## Text excerpt
HD is a chronic and progressive neurodegenerative disease with symptom onset most commonly occurring in the fourth decade of life [1,2,3]. HD progresses relatively slowly with a majority of patient dying within 10–30 years of diagnosis [6]. HD is caused be an increase in the number of cytosine-adenine-guanine (CAG) repeats in the huntingtin gene [7, 8]. CAG repeats of 39 or greater are associated with symptomatic disease, with greater repeat length correlating with accelerated age of onset and increased disease severity, as occurred in our case [7, 8]. Whilst this gene responsible for HD was identified in 1993, no specific neuroprotective treatment is yet available to prevent the onset in presymptomatic individuals or modify disease trajectory in those who manifest HD [9]. As such, all treatment in HD is tailored to the individual, aimed at maintaining and improving function and quality of life, alleviating symptoms, anticipating clinical and functional problems and ensuring non-abandonment [10, 11]. Comprehensive, multi-disciplinary care is critical for patients with HD and their families at all stages of the disease [12, 13]. At pre-symptomatic, early and middle stages of HD patients benefit from regular follow-up with a range of clinicians (including medical geneticists, neurologists and psychiatrists), assessments and behaviour support strategies by neuropsychologists, rehabilitation and exercise programs, and allied health input including but not limited to physiotherapy, speech therapy training and occupational therapy [14,15,16,17]. As HD progresses to the late and terminal stages, collectively known as advanced HD, the need for palliative care services as an adjunct to this multi-disciplinary care, becomes more apparent [18, 19]. We will explore the critical role of palliative care in advanced HD, particularly in late and terminal-stages, highlighting the potential contributions of specialised Neuro-Palliative Care Services to HD care.

To our knowledge, we are the only dedicated Neuro-Palliative Care Service in Australia. Our experience is that patients with HD are reluctant to be admitted to palliative care services. Similarly, palliative care services, including community-based and inpatient consultation and hospice services, are reluctant to admit them. Patient reluctance can stem from beliefs that palliative care is focused solely on death and dying and the age discrepancy between HD patients, who are generally much younger, and the majority of other patients referred to palliative care [2]. Service reluctance is often due to perceptions by staff of people with HD as challenging patients, with difficult to manage behaviours, high psychiatric comorbidity, concerns surrounding legal implications arising from their care (particularly frequent falls and propensity for injury) and prolonged lengths of admission [5, 20]. The unpredictable, idiosyncratic and fluctuating progression of HD over several decades is another barrier [21,22,23]. Long-term, integrative palliative care required by patients with HD is far removed from the end of life care generally associated with the cancer-care model, and as such palliative care services worldwide are generally not funded nor equipped for the provision of this type of care to these patients [18, 24].

Saved entries:
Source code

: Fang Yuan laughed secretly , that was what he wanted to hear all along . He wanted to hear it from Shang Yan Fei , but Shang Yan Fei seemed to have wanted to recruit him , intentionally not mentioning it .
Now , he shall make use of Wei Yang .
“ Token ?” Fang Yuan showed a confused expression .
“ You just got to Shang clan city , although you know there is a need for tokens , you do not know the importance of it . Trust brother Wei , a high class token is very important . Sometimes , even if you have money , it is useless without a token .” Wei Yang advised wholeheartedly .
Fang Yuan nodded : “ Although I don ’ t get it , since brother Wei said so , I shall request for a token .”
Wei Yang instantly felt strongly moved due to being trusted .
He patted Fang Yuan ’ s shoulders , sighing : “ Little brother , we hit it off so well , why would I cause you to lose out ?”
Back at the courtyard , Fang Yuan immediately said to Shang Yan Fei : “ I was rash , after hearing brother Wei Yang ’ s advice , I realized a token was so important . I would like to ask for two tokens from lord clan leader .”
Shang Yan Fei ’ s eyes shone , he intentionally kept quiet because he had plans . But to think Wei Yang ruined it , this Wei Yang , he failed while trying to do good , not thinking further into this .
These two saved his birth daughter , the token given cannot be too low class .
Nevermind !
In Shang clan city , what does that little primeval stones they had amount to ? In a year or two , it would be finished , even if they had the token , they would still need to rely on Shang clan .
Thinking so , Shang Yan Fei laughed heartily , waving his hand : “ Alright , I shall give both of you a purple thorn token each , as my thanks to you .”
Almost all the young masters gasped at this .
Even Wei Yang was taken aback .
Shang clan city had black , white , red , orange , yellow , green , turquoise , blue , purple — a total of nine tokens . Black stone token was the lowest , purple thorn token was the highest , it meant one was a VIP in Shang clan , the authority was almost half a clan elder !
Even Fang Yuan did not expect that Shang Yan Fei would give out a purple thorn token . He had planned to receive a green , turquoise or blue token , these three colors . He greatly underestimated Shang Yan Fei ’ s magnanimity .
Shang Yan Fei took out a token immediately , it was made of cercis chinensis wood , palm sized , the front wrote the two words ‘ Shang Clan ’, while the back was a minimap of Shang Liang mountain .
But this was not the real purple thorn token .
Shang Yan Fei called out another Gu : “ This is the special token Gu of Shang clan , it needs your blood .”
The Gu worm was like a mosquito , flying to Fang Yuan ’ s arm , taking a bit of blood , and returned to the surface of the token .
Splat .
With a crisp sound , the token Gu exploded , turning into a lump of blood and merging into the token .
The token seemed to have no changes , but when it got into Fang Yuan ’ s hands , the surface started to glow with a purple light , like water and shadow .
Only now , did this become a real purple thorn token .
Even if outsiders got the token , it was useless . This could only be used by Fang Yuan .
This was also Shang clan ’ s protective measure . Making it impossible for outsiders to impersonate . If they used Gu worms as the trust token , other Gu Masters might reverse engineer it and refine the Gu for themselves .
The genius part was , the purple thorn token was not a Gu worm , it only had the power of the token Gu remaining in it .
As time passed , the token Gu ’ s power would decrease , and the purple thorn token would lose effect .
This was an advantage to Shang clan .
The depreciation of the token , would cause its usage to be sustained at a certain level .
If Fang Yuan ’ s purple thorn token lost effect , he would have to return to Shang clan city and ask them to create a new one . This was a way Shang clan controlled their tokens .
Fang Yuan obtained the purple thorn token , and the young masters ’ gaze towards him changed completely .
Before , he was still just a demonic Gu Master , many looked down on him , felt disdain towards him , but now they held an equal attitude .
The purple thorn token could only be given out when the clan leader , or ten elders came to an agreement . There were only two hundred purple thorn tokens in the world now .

## Activity 1
In the passage on palliative care in HD, what number of CAG repeats is associated with symptomatic disease?
## Activity 2
Continue the passage on palliative care in HD from the point where it stops.
These records are separate material and not part of the passage.

## Final answer 1
39 or greater.

## Final answer 2
Recognising the limitations of palliative care infrastructure, most literature advocates for the involvement of palliative care in conjunction with existing multi-specialty HD care models once a patient progresses to ‘late-stage’ HD [25, 26]. Late-stage HD is defined as the point at which an individual is no longer able to live independently, requiring twenty-four-hour supervision and assistance with all activities of daily living [25, 26]. Patients typically reach late-stage disease 10–15 years following diagnosis [19]. Signs of terminal-stage include non-ambulatory status, inability or minimal ability to speak or communicate, inability to eat, weight loss, lethargy, excessive sleep or deep lethargy for most of a twenty-four-hour day or conversely, frequent screaming [19, 22, 27]. Terminal HD is regarded as a clinical diagnosis, but biochemical measurements including a serum albumin less than 25 g/L and involuntary weight loss > 10 % are helpful [28]. Some literature suggests lower body mass index and rapid rate of decline can be associated with more rapid disease progression [25]. As both late and terminal-stage HD can be difficult to recognise, involvement of specialised Neuro-Palliative Care services with this expertise can ensure appropriate and timely access to palliative care for HD patients.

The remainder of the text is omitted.